Farm Life May 2019

May has been a manic month. I didn’t realise how much had happened until I sat down to look at the photos I have taken.

It started off with the hilarious tale of picking up Stud Muffin the pygmy goat billy so that he could come and (hopefully) impregnante Chip and Cupcake for autumn goat kids.

The farmer will still not let me drive the trailer so he put a dog cage in my car and, despite me predicting that the goat was never going to fit in it, he packed us off.

My predictions were obviously right so we had to drive home with the goat loose in my boot. One child wailed all the way home because he thought Muffin was going to jump over the seat. I kept my fears in but there was one point there I thought he might just do that.

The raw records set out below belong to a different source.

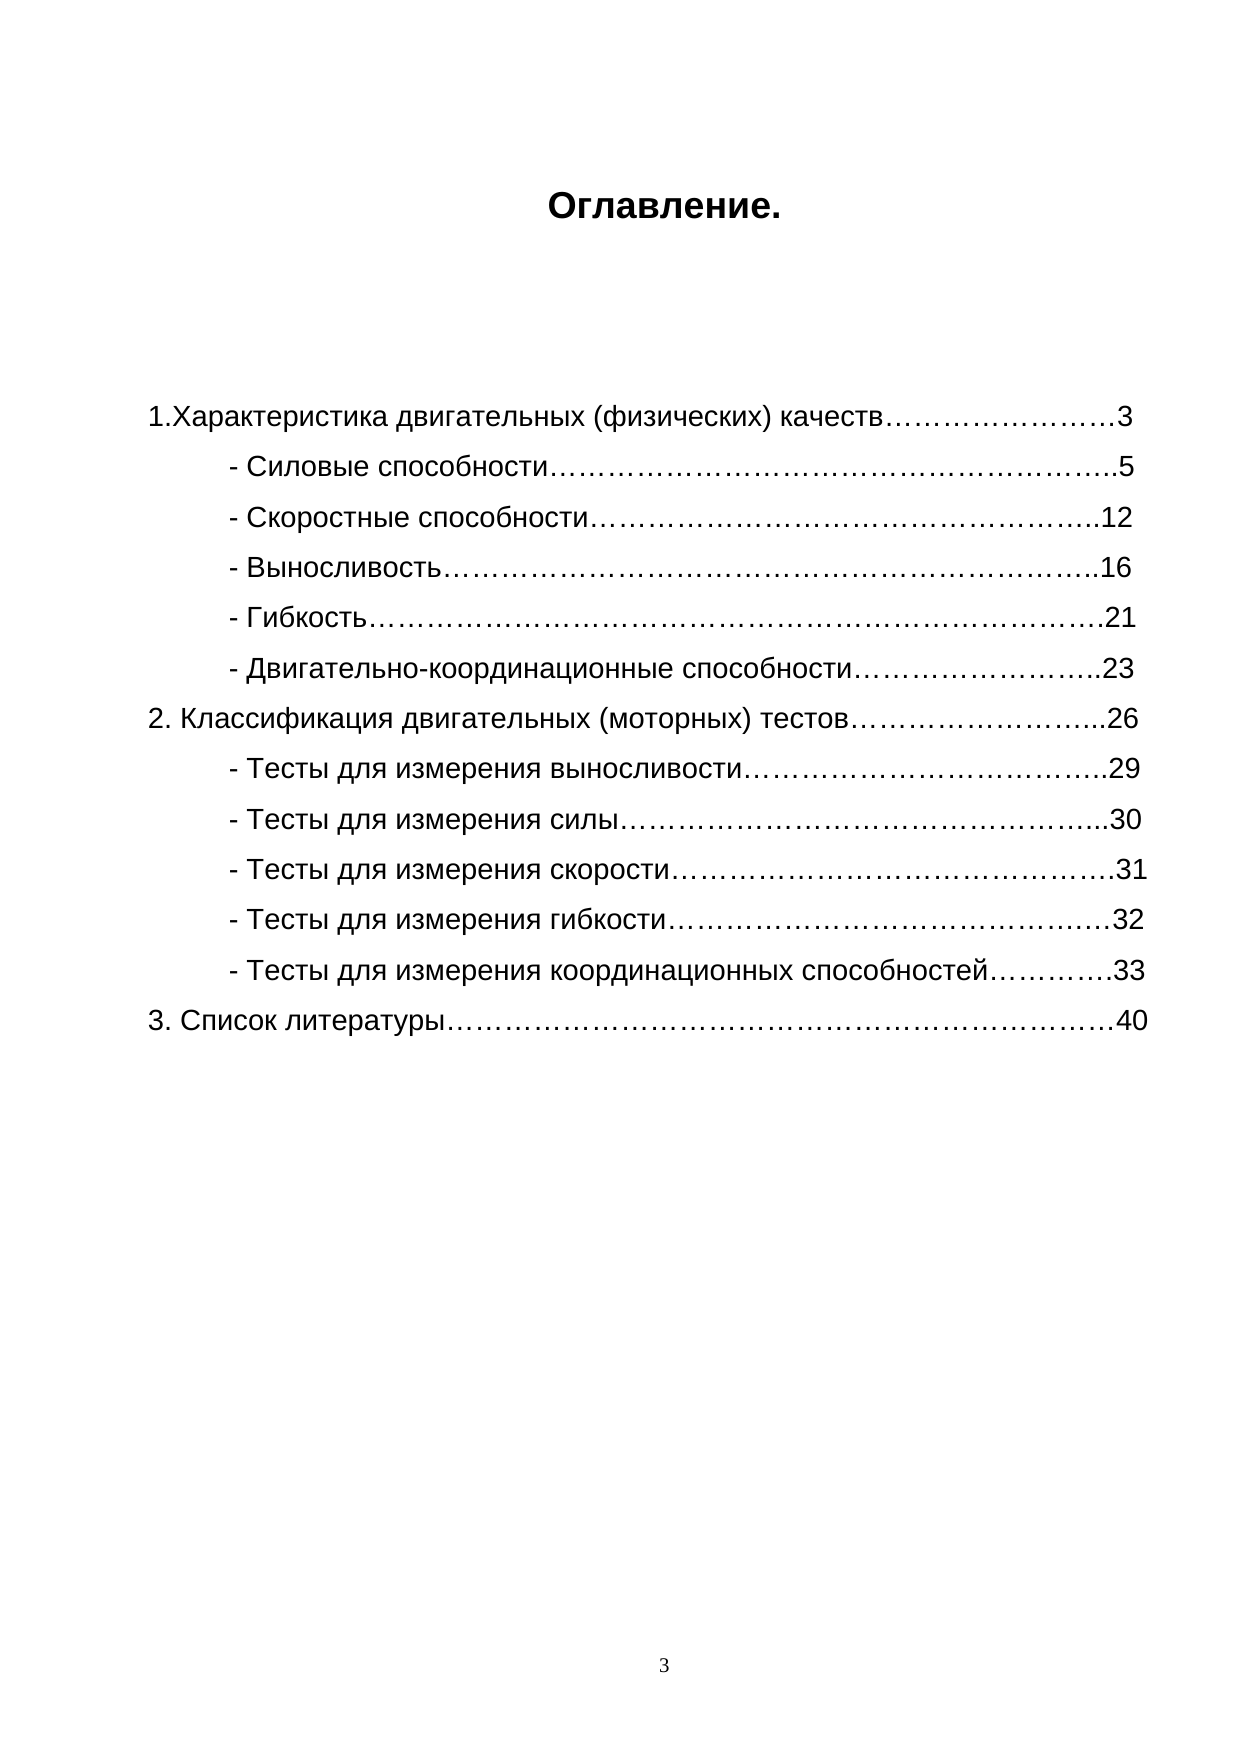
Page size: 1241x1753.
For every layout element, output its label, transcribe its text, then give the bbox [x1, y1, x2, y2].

text - Силовые способности…………………………………………………..5 [148, 449, 1152, 483]
text Оглавление. [148, 183, 1152, 227]
text - Тесты для измерения силы…………………………………………...30 [148, 802, 1152, 835]
text - Двигательно-координационные способности……………………..23 [148, 651, 1152, 684]
text - Тесты для измерения скорости……………………………………….31 [148, 852, 1152, 886]
text - Скоростные способности……………………………………………..12 [148, 500, 1138, 533]
text 2. Классификация двигательных (моторных) тестов……………………...26 [148, 701, 1152, 734]
text - Тесты для измерения выносливости………………………………..29 [148, 751, 1152, 785]
text - Тесты для измерения координационных способностей………….33 [148, 953, 1152, 986]
text - Тесты для измерения гибкости…………………………………….…32 [148, 902, 1152, 936]
text - Гибкость………………………………………………………………….21 [148, 600, 1152, 634]
text 1.Характеристика двигательных (физических) качеств……………………3 [148, 399, 1152, 433]
text 3. Список литературы……………………………………………………………40 [148, 1003, 1152, 1036]
text - Выносливость…………………………………………………………..16 [148, 550, 1152, 584]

Thankfully he didn’t and it took him very little time (seconds of getting out of the car) for him to do the business with Chip. I haven’t actually seen him do it with Cupcake but I am sure he has. He is staying here now until about a month before they are due. Then he will go back to my friends goats for more loving. What a life. Imagine what the drivers behind us must have thought with a goat staring out at them.

Lambing is officially over. It dragged on for ages in the end. We would say it was over, then surprise births kept happening.

All the pet lambs are in the field now apart from two who are small and who, we are hopefully keeping. The children have called them Tommy and Beady. They do have really sweet little faces.

Then we had the rams sheared because some of them were looking extremely wooly and uncomfortable. We usually wait and have the whole flock done but at least they are happier now and it gave us a little teaser for sheep shearing day in a month or so.


Field work is also upon us. First cut has been mowed and wrapped in one field for haylage and the farmer is constantly stalking weather apps to find out how dry it is going to be to mow more.

The chicken shed has expanded a lot. I re-homed ten ex-commercial hens and I bought my last chicks of the season.

The ex battery hens were in a sorry old state but they are laying eggs, acting like the bouncers of the hen coop and generally loving life at the farm.

All of the young hens are now in the main coop after my moaning succeeded and it was moved into the field. There are just five in a little run inside the coop for a week or so to ensure they know where to go back in at night and they are a bit bigger to survive with the clucking bouncers.

The most funny thing (it could only happen to me) is that we have ended up with a cockerel. The chicks I bought were sex-linked so they are bred so that the female chicks are yellow and the male ones are white. I mustn’t have had my eye on the ball because a boy came home with us. He is staying because we don’t have a cockerel. I didn’t really want one but I suppose fate decided for us.

We took some ewes to market and amazingly we got more for them than we have for some lambs. It was the beginning of the Muslim month of Ramadan so we are putting down to that. We do try to keep one eye on the religious festivals but sometimes animals aren’t quite ready. We must have just been lucky.

The last bit of news which is very exciting is that the ducks are sitting on eggs. There are very conscientious and only come out for food. I do think the females are a little old so whether the eggs are fertile os anyone’s guess but at least they are getting the opportunity to do something natural and we have all got our fingers crossed for ducklings.

I can’t believe all of this happened in just one month. I always say no two days are the same at the farm but this month was defiantly a busy one.
I just hope this time next month I am writing about ducklings.